28 gennaio 2012

Indian Highway

Domani chiude la mostra Indian Highway, allestita al MAXXI di Roma dal 22 settembre 2011. Nel sito del MAXXI si legge: 
'Indian Highway è una rassegna collettiva itinerante che presenta, attraverso una vasta scelta di opere, il panorama complessivo della scena artistica indiana contemporanea. Esposta per la prima volta alla Serpentine Gallery di Londra nel 2009, Indian Highway ha toccato prestigiose sedi internazionali fino ad arrivare al MAXXI, per concludersi a Nuova Delhi nel 2013. In ogni tappa, la mostra assume una sua particolare fisionomia, con opere pensate ed esposte appositamente per l’occasione. La mostra al MAXXI rappresenta quindi un’emozionante e attesa opportunità per conoscere l’innovativa ricerca artistica indiana e costituisce il primo approfondimento affrontato da un museo italiano sull’arte di questo affascinante paese. Con 30 artisti, 60 opere, tra cui 4 installazioni site specific pensate per il MAXXI, e una serie di lavori qui esposti per la prima volta nella loro monumentalità, l’esposizione propone un’ampia rappresentazione del panorama creativo di una tra le maggiori regioni asiatiche e riflette gli sviluppi economici, sociali e culturali dell’ultimo ventennio. Partendo dal significato dell’autostrada come elemento di connessione tra i flussi migratori che si spostano dalla periferia alla città, Indian Highway racconta lo sviluppo tecnologico, il boom economico, la crescente centralità mondiale che il subcontinente riveste dal punto di vista artistico a partire dagli anni Novanta. La mostra può essere idealmente divisa in tre macroaree:
Identità e Storie dell’India: indaga temi politici, sociali, religiosi come la guerra tra India e Pakistan, le lotte religiose, la labilità dei confini nazionali. Tra le opere esposte: il grande dipinto di Fida Husain (recentemente scomparso, protagonista della scena indiana per oltre 70 anni, cui è dedicata l’intera mostra) fa riferimento agli attacchi terroristici a Mumbai del novembre 2008; il video The Lighting Testomonies di Amar Kanwar racconta, attraverso le testimonianze di donne violentate, la guerra tra India e Pakistan; il video I Love My India di Tejal Shah affronta la repressione dei musulmani in Gujarat nel 2002 mentre quello di Shilpa Gupta, 100 Hand Drawn Maps of India, riflette il senso di insicurezza e instabilità dei confini nazionali.

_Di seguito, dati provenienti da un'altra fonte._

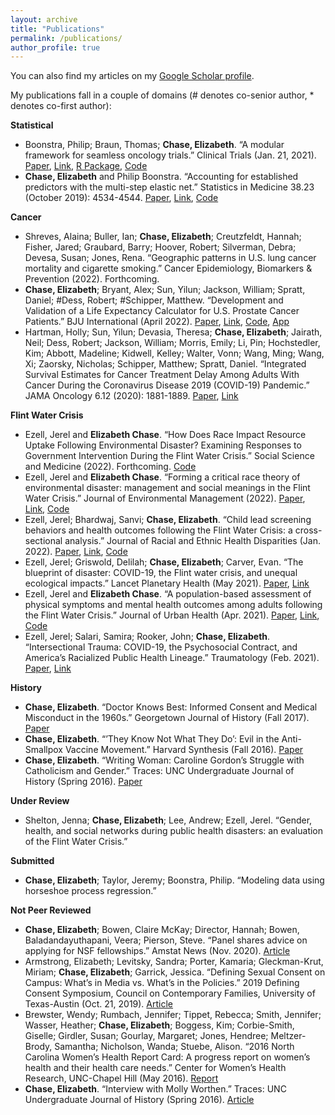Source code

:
 ```yaml
---
layout: archive
title: "Publications"
permalink: /publications/
author_profile: true
---
```


You can also find my articles on my [Google Scholar profile](https://scholar.google.com/citations?user=9Q2OtfwAAAAJ&hl=en). 

My publications fall in a couple of domains (# denotes co-senior author, * denotes co-first author):

**Statistical**
- Boonstra, Philip; Braun, Thomas; **Chase, Elizabeth**. “A modular framework for seamless oncology trials.” Clinical Trials (Jan. 21, 2021). [Paper](https://elizabethchase.github.io/files/boonstra_seamless.pdf), [Link](https://pubmed.ncbi.nlm.nih.gov/33478274/), [R Package](https://github.com/elizabethchase/seamlesssim),  [Code](https://github.com/psboonstra/seamlesstrialdesign)
- **Chase, Elizabeth** and Philip Boonstra. “Accounting for established predictors with the multi-step elastic net.” Statistics in Medicine 38.23 (October 2019): 4534-4544. [Paper](https://elizabethchase.github.io/files/chase_elasticnet.pdf), [Link](https://pubmed.ncbi.nlm.nih.gov/31313344/), [Code](https://github.com/elizabethchase/MSEN)

**Cancer**
- Shreves, Alaina; Buller, Ian; **Chase, Elizabeth**; Creutzfeldt, Hannah; Fisher, Jared; Graubard, Barry; Hoover, Robert; Silverman, Debra; Devesa, Susan; Jones, Rena. “Geographic patterns in U.S. lung cancer mortality and cigarette smoking.” Cancer Epidemiology, Biomarkers & Prevention (2022). Forthcoming.
- **Chase, Elizabeth**; Bryant, Alex; Sun, Yilun; Jackson, William; Spratt, Daniel; #Dess, Robert; #Schipper, Matthew. “Development and Validation of a Life Expectancy Calculator for U.S. Prostate Cancer Patients.” BJU International (April 2022). [Paper](https://elizabethchase.github.io/files/chase_occam.pdf), [Link](https://pubmed.ncbi.nlm.nih.gov/35373440/), [Code](https://github.com/elizabethchase/PCOtherCause), [App](http://occam-cap.org/)
- Hartman, Holly; Sun, Yilun; Devasia, Theresa; **Chase, Elizabeth**; Jairath, Neil; Dess, Robert; Jackson, William; Morris, Emily; Li, Pin; Hochstedler, Kim; Abbott, Madeline; Kidwell, Kelley; Walter, Vonn; Wang, Ming; Wang, Xi; Zaorsky, Nicholas; Schipper, Matthew; Spratt, Daniel. “Integrated Survival Estimates for Cancer Treatment Delay Among Adults With Cancer During the Coronavirus Disease 2019 (COVID-19) Pandemic.” JAMA Oncology 6.12 (2020): 1881-1889. [Paper](https://elizabethchase.github.io/files/hartman_onccovid.pdf), [Link](https://pubmed.ncbi.nlm.nih.gov/33119036/)

**Flint Water Crisis**
- Ezell, Jerel and **Elizabeth Chase**. “How Does Race Impact Resource Uptake Following Environmental Disaster? Examining Responses to Government Intervention During the Flint Water Crisis.” Social Science and Medicine (2022). Forthcoming. [Code](https://github.com/elizabethchase/Flint_Community_Engagement/blob/master/paperfour_healthbehaviors.Rmd)
- Ezell, Jerel and **Elizabeth Chase**. “Forming a critical race theory of environmental disaster: management and social meanings in the Flint Water Crisis.” Journal of Environmental Management (2022). [Paper](https://elizabethchase.github.io/files/Ezell2022_CRT.pdf), [Link](https://www.sciencedirect.com/science/article/pii/S0301479722014591), [Code](https://github.com/elizabethchase/Flint_Community_Engagement/blob/master/paperthree_politics.Rmd)
- Ezell, Jerel; Bhardwaj, Sanvi; **Chase, Elizabeth**. “Child lead screening behaviors and health outcomes following the Flint Water Crisis: a cross-sectional analysis.” Journal of Racial and Ethnic Health Disparities (Jan. 2022). [Paper](https://elizabethchase.github.io/files/Ezell2022_child.pdf), [Link](https://pubmed.ncbi.nlm.nih.gov/35041153/), [Code](https://github.com/elizabethchase/Flint_Community_Engagement/blob/master/papertwo_child_health.Rmd)
- Ezell, Jerel; Griswold, Delilah; **Chase, Elizabeth**; Carver, Evan. “The blueprint of disaster: COVID-19, the Flint water crisis, and unequal ecological impacts.” Lancet Planetary Health (May 2021). [Paper](https://elizabethchase.github.io/files/ezell2021_blueprint.pdf), [Link](https://www.thelancet.com/journals/lanplh/article/PIIS2542-5196(21)00076-0/fulltext)
- Ezell, Jerel and **Elizabeth Chase**. “A population-based assessment of physical symptoms and mental health outcomes among adults following the Flint Water Crisis.” Journal of Urban Health (Apr. 2021). [Paper](https://elizabethchase.github.io/files/ezell2021_adult.pdf), [Link](https://pubmed.ncbi.nlm.nih.gov/33788147/), [Code](https://github.com/elizabethchase/Flint_Community_Engagement/blob/master/paperone_adult_health.Rmd)
- Ezell, Jerel; Salari, Samira; Rooker, John; **Chase, Elizabeth**. “Intersectional Trauma: COVID-19, the Psychosocial Contract, and America’s Racialized Public Health Lineage.” Traumatology (Feb. 2021). [Paper](https://elizabethchase.github.io/files/ezell2021_intersectional.pdf), [Link](https://psycnet.apa.org/record/2021-10112-001)

**History**
- **Chase, Elizabeth**. “Doctor Knows Best: Informed Consent and Medical Misconduct in the 1960s.” Georgetown Journal of History (Fall 2017). [Paper](https://elizabethchase.github.io/files/chase_informedconsent.pdf) 
- **Chase, Elizabeth**. “’They Know Not What They Do’: Evil in the Anti-Smallpox Vaccine Movement.” Harvard Synthesis (Fall 2016). [Paper](https://elizabethchase.github.io/files/chase_smallpoxvaccination.pdf) 
- **Chase, Elizabeth**. “Writing Woman: Caroline Gordon’s Struggle with Catholicism and Gender.” Traces: UNC Undergraduate Journal of History (Spring 2016). [Paper](https://elizabethchase.github.io/files/chase_carolinegordon.pdf) 

**Under Review**
- Shelton, Jenna; **Chase, Elizabeth**; Lee, Andrew; Ezell, Jerel. “Gender, health, and social networks during public health disasters: an evaluation of the Flint Water Crisis.” 

**Submitted**
- **Chase, Elizabeth**; Taylor, Jeremy; Boonstra, Philip. “Modeling data using horseshoe process regression.”

**Not Peer Reviewed**
- **Chase, Elizabeth**; Bowen, Claire McKay; Director, Hannah; Bowen, Baladandayuthapani, Veera; Pierson, Steve. “Panel shares advice on applying for NSF fellowships.” Amstat News (Nov. 2020). [Article](https://magazine.amstat.org/blog/2020/11/01/nsfpanel/) 
- Armstrong, Elizabeth; Levitsky, Sandra; Porter, Kamaria; Gleckman-Krut, Miriam; **Chase, Elizabeth**; Garrick, Jessica. “Defining Sexual Consent on Campus: What’s in Media vs. What’s in the Policies.” 2019 Defining Consent Symposium, Council on Contemporary Families, University of Texas-Austin (Oct. 21, 2019). [Article](https://sites.utexas.edu/contemporaryfamilies/2019/10/21/defining-consent-symposium-2019-armstrong-et-al-defining-sexual-consent-on-campus/) 
- Brewster, Wendy; Rumbach, Jennifer; Tippet, Rebecca; Smith, Jennifer; Wasser, Heather; **Chase, Elizabeth**; Boggess, Kim; Corbie-Smith, Giselle; Girdler, Susan; Gourlay, Margaret; Jones, Hendree; Meltzer-Brody, Samantha; Nicholson, Wanda; Stuebe, Alison. “2016 North Carolina Women’s Health Report Card: A progress report on women’s health and their health care needs.” Center for Women’s Health Research, UNC-Chapel Hill (May 2016). [Report](https://elizabethchase.github.io/files/NC_womens_health.pdf) 
- **Chase, Elizabeth**. “Interview with Molly Worthen.” Traces: UNC Undergraduate Journal of History (Spring 2016). [Article](https://elizabethchase.github.io/files/chase_interview_mw.pdf)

Metropoli Deflagranti: sui temi dell’espansione e del caos urbano, dell’abbandono delle periferie. Simbolo della mostra, l’installazione wallpaper Dream Villa 11 di Dayanita Singh, quasi un’insegna luminosa ripetuta per 80 metri nel corridoio vetrato al primo piano, visibile dalla piazza: riproduce una metropoli contemporanea dall’alto, avvolta in una luce blu, con le grandi highway come fiumi di fuoco. Tra le opere esposte: la scultura Transit di Valay Shende, il grande camion in tondini di alluminio, che contrasta con Autosuarus Tripous, lo scheletro di un tradizionale risciò in ossa di resina di Jitish Kallat, mentre l’installazione di Subodh Gupta lunga 27 metri con pentole e stoviglie allude al pranzo degli operai.
Tradizione Contemporanea: esplora la rielaborazione di antiche forme espressive della cultura indiana, come la miniatura, la ceramica, la pittura a inchiostro. Le installazioni site specific Strands di N. S. Harsha e di Hemali Bhuta ne sono esempio, come anche le grandi tavole smaltate di Nalini Malani che alludono ai racconti mitici'.